Top of Passage shown
Heterologous expression of a bacterial homospermidine synthase gene in transgenic tobacco: effects on the polyamine pathway.

Abstract

Homospermidine synthase (HSS) is a branch-point enzyme that links the secondary pathway (pyrrolizidine alkaloids) to primary metabolism (polyamines). Since the diamine putrescine is a precursor of homospermidine and nicotine in tobacco, we performed heterologous expression of a bacterial homospermidine synthase gene (hss)in Nicotiana tabacum and determined the effect on free and conjugated polyamine levels. The hss gene from Rhodopseudomonas viridis was placed under the control of the cauliflower mosaic virus (CaMV) 35S promoter in Agrobacterium tumefaciens Ti-plasmid in sense and antisense orientation and both hss constructs were transformed into tobacco plants. Expression of the hss gene was verified by "Northern" and "Southern Blot" analysis. 2 transgenic sense lines were generated from 1000 calli which showed weak expression of homospermidine synthase, i.e. 50 pktal/mg protein and 45 pktal/mg protein. These transgenic sense plants showed a significantly decreased content of free spermidine while the pool of conjugated spermidine was not affected. The 2 sense plants exhibited a range of abnormal phenotypes such as dwarfness and stunted growth. Homospermidine was sporadically detectable in wild type tobacco. To our knowledge, this is the first biotechnological approach to express a prokaryotic homospermidine synthase gene in tobacco plants.
Bottom of Passage shown
Top of Given records
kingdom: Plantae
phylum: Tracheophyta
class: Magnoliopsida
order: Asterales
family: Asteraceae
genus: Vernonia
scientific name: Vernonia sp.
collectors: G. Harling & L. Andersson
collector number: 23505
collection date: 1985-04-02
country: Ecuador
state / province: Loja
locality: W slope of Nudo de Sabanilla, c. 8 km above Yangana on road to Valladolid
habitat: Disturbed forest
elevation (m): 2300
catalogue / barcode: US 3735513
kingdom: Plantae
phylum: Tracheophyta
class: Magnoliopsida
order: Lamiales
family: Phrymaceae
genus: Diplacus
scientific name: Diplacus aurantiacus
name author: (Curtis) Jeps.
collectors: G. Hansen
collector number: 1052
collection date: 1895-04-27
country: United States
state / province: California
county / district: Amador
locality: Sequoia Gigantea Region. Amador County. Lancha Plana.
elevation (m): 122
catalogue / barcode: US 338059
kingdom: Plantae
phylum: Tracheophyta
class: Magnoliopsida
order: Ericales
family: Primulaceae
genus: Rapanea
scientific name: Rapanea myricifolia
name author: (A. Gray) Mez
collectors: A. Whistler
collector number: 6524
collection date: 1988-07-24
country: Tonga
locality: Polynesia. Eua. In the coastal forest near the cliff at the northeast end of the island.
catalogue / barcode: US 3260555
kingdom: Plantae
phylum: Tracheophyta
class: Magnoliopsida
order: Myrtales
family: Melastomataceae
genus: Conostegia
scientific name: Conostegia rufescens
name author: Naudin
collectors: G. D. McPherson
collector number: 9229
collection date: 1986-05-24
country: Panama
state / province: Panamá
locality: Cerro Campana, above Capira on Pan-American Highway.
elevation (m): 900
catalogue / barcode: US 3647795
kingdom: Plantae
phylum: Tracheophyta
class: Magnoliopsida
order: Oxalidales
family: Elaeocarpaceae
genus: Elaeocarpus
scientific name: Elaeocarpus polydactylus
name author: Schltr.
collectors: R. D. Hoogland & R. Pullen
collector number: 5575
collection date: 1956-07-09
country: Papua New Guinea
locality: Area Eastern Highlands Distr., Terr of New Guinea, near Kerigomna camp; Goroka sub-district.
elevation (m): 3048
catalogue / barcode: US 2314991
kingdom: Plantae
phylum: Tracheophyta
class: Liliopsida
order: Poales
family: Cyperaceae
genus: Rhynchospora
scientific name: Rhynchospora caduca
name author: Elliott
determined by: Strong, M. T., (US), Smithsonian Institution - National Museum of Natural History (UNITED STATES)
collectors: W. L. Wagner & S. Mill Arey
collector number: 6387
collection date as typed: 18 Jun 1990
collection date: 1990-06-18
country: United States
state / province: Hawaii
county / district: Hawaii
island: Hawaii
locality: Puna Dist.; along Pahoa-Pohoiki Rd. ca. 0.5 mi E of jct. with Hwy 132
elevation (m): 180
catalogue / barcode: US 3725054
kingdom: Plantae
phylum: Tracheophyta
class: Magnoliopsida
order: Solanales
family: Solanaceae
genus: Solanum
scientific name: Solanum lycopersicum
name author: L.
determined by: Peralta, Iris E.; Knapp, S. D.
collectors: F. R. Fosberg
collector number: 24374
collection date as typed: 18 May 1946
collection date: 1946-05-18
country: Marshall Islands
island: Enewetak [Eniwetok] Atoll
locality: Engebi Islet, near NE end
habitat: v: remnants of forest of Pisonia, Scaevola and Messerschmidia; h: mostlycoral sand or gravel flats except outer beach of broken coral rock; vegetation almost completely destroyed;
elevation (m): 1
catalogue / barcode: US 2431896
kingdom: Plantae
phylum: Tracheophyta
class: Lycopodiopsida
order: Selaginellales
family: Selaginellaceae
Bottom of Given records
Exercise 1. Please list every organism or virus that the homospermidine synthase abstract names, giving one entry per organism or virus.
Exercise 2. According to the homospermidine synthase abstract, why did the researchers express the bacterial hss gene in tobacco?

Written response 1.
- Tobacco (Nicotiana tabacum)
- Rhodopseudomonas viridis
- Cauliflower mosaic virus (CaMV)
- Agrobacterium tumefaciens

Written response 2. In tobacco, the diamine putrescine is a precursor of both homospermidine and nicotine. The researchers expressed the bacterial hss gene in Nicotiana tabacum to see how it affected free and conjugated polyamine levels.